Algumas vezes, as crianças contam histórias incríveis, recheadas de pormenores exóticos mas à primeira vista credíveis, um pouco para chamar a atenção dos adultos. Se isso é constante e a verdade e a realidade passam para «enésimo» plano, o facto pode traduzir alguma carência afetiva.

Noutras vezes, a mentira torna-se um hábito, como se tratasse de um jogo (agradável e divertido para a criança) e, embora não existam intenções malévolas, pode degenerar num mau hábito, até porque pode parecer «a solução mais fácil» para não ter de dar contas a ninguém.
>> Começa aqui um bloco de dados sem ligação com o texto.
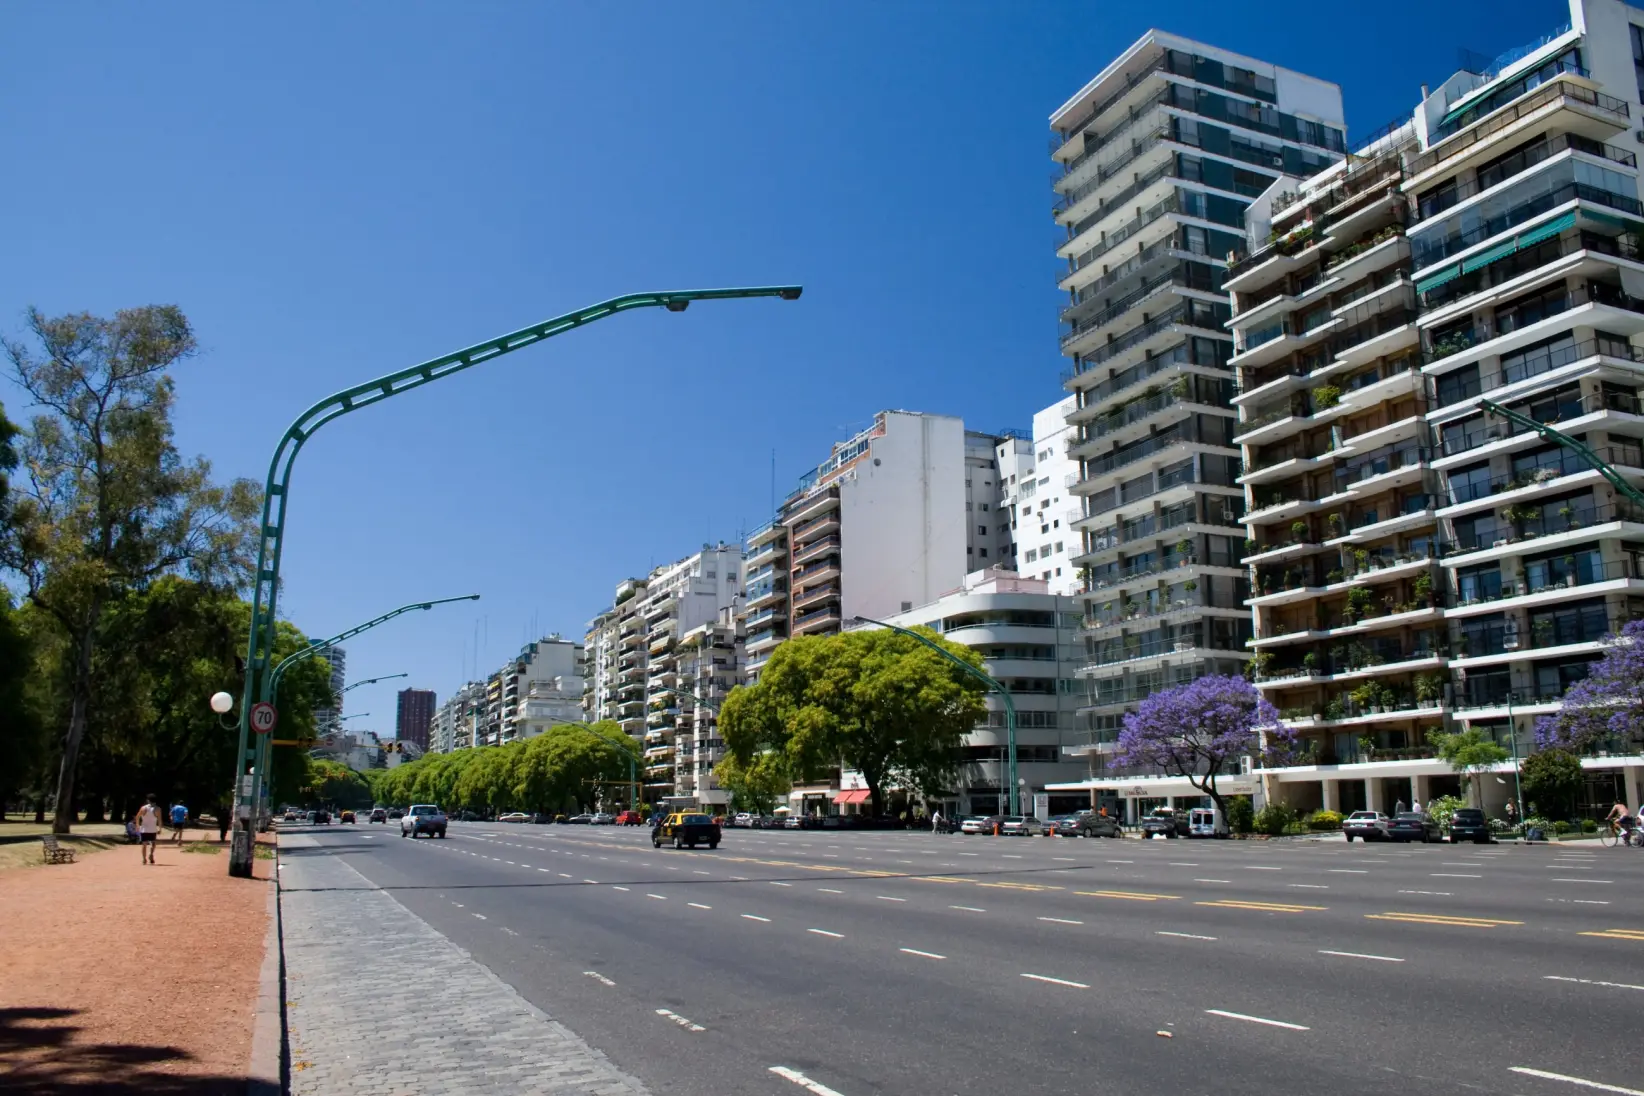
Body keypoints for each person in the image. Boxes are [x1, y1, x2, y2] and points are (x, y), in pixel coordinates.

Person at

Esta situação, quando se prolonga, causa bastante sofrimento na família e convém ser veiculada ao médico assistente, para eventual orientação para apoio psicológico.

O que fazer (e não fazer)?

É indiscutível que os pais e os educadores em geral são os principais modelos para as crianças, embora os outros elementos-chave da sociedade (ídolos, personagens televisivos, heróis) também tenham o seu efeito na formação dos valores e da personalidade.

Se estes adultos de referência mentem (como tantas vezes acontece) e se não se dão ao trabalho de esclarecer porque o fizeram (ou de pedir desculpa por o ter feito quando a mentira não tem uma explicação cabal e lógica), a criança habituar-se-á a que, afinal, mentir «não é tão errado como isso».

Por outro lado, sempre que surge uma situação de mentira por parte da criança, e mesmo tomando em linha de conta as diversas razões que lhe estão na base e das quais mencionei algumas, os pais e educadores deverão ser rigorosos mas compreensivos e não deixar passar o caso sem debater os aspetos éticos da mentira, para além das consequências imediatas do facto.

Se se desenvolve um padrão de mentira repetida ou grave, o caso deverá ser veiculado ao médico assistente que poderá pedir ajuda aos profissionais da área da psicologia.

Algumas crianças não têm o conceito do bem e do mal, em idades em que isso já deveria ser um dado adquirido, e o facto deverá causar preocupação.